Overall, researchers found that working mothers experience about 29 hours of mental labor — the thoughts and concerns that can impair performance — each week, compared with just 24 hours a week for working fathers. Of that time, they each spent 30 percent thinking about family matters.

Offer said she thinks societal expectations push mothers to assume the role of household managers and lead them to disproportionately address the less pleasant aspects of family care.

"I believe that what makes this type of mental labor an overall negative and stressful experience for mothers only is that they are the ones judged and held accountable for family-related matters," she said.

Researchers also found that while dads spent a greater percentage of their mental labor time thinking about work-related matters than mothers, thoughts and concerns about work were less likely to spillover outside the office among fathers. One-quarter of the time fathers engaged in job-specific mental labor, they did so in nonwork contexts, compared with 34 percent among mothers.

Since moms are the traditionally the ones who adjust their work schedule to meet family demands, they also feel extra stress of how they're performing as an employee, Offer said.

"Mothers may feel that they do not devote enough time to their job and have to 'catch up,' and, as a result, they are easily preoccupied with job-related matters outside the workplace," she said. "This illustrates the double burden — the pressure to be 'good' mothers and 'good' workers — that working moms experience."

Offer said she was surprised by the relatively low level of work-related spillover for fathers.
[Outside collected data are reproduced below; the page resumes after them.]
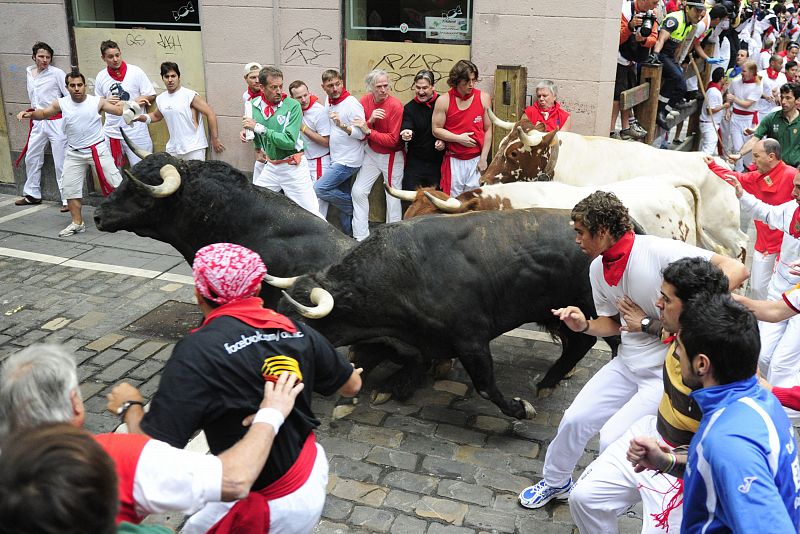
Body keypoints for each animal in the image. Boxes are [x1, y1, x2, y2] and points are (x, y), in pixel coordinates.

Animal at [278, 207, 604, 420]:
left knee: (587, 343)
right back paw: (550, 383)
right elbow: (360, 361)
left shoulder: (470, 338)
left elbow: (485, 386)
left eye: (300, 329)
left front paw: (520, 409)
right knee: (581, 343)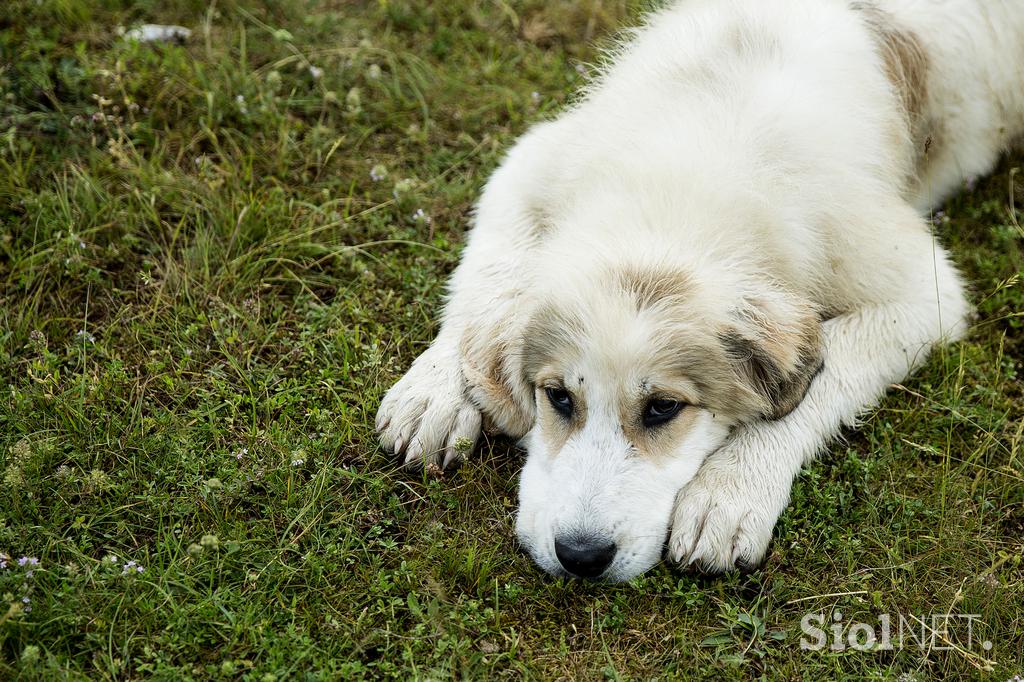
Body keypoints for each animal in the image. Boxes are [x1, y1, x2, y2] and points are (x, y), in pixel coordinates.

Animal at [376, 0, 1024, 581]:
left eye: (664, 408)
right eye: (557, 397)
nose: (581, 557)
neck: (683, 184)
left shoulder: (920, 288)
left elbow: (824, 375)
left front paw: (729, 493)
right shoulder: (532, 164)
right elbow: (488, 277)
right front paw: (435, 392)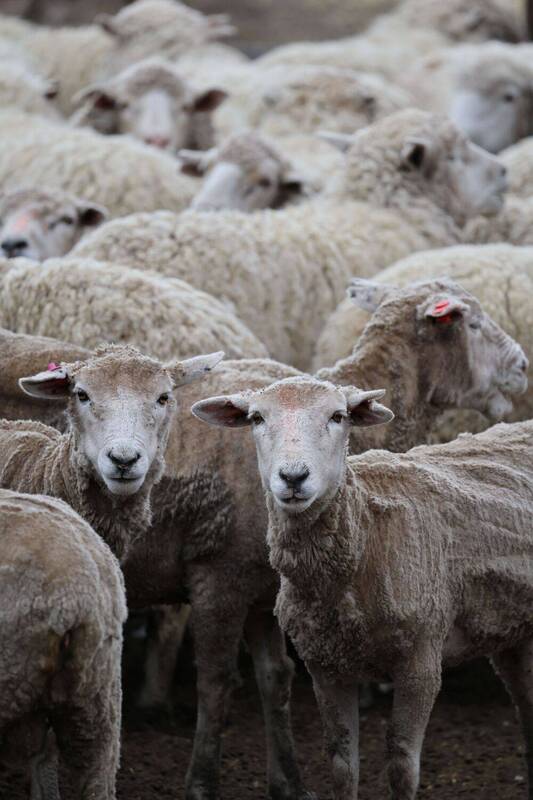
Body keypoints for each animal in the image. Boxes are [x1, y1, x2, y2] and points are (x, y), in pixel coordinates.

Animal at [192, 376, 533, 800]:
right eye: (256, 418)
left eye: (338, 416)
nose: (293, 477)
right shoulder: (325, 666)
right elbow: (342, 764)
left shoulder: (421, 659)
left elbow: (402, 765)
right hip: (511, 630)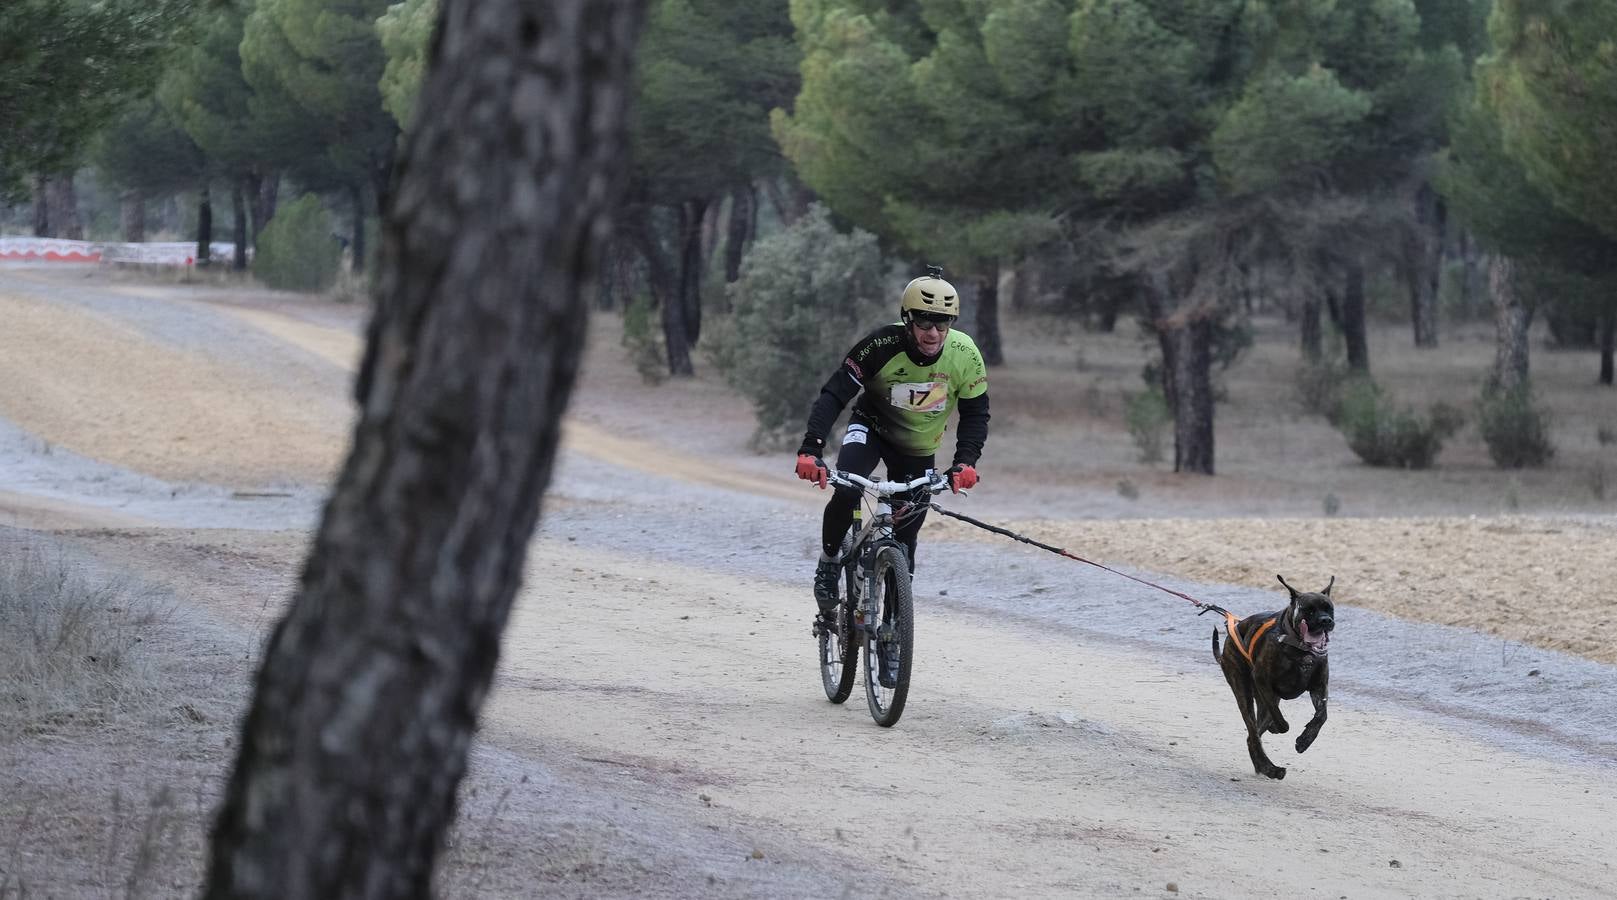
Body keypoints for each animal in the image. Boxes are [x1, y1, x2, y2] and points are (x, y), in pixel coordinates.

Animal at [1215, 575, 1338, 778]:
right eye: (1309, 610)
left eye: (1329, 609)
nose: (1326, 620)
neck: (1301, 651)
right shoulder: (1262, 680)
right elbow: (1277, 713)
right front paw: (1280, 727)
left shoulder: (1319, 688)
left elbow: (1322, 715)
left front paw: (1305, 740)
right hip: (1243, 691)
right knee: (1253, 734)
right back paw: (1270, 768)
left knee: (1253, 735)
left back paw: (1264, 767)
She thought that in an organizational culture that requires workers to be accessible and available 24/7 no matter where they are, highly educated fathers holding professional and managerial positions would often be preoccupied with job matters when doing things such as housework or during their free time.

"It appears, however, that fathers are quite adept at leaving their work concerns behind and are better able to draw boundaries between work and home," Offer said. "I believe that fathers can afford to do that because someone else, namely their spouse, assumes the major responsibility for the household and child care."

The study suggests that fathers need to take a greater role in family care to make mental labor less stressful for working mothers and ease the double burden that they experience, the researchers suggest.

"It is true that fathers today are more involved in childrearing and do more housework than in previous generations, but the major responsibility for the domestic realm continues to disproportionately fall on mothers' shoulders," Offer said. "This has to change."

Offer thinks that in order for this change to occur, dads must be encouraged, rather than penalized, for being more active in the domestic sphere.

"This encouragement should take place at the federal, state, and organizational levels by making it possible for fathers, for example, to leave work early, start work late, take time off from work, and take pauses during the work day to deal with family-related matters," she said. "I think that if fathers were able to do this without the fear of being viewed as less committed workers, they would assume greater responsibility at home, which would lead to greater gender equality."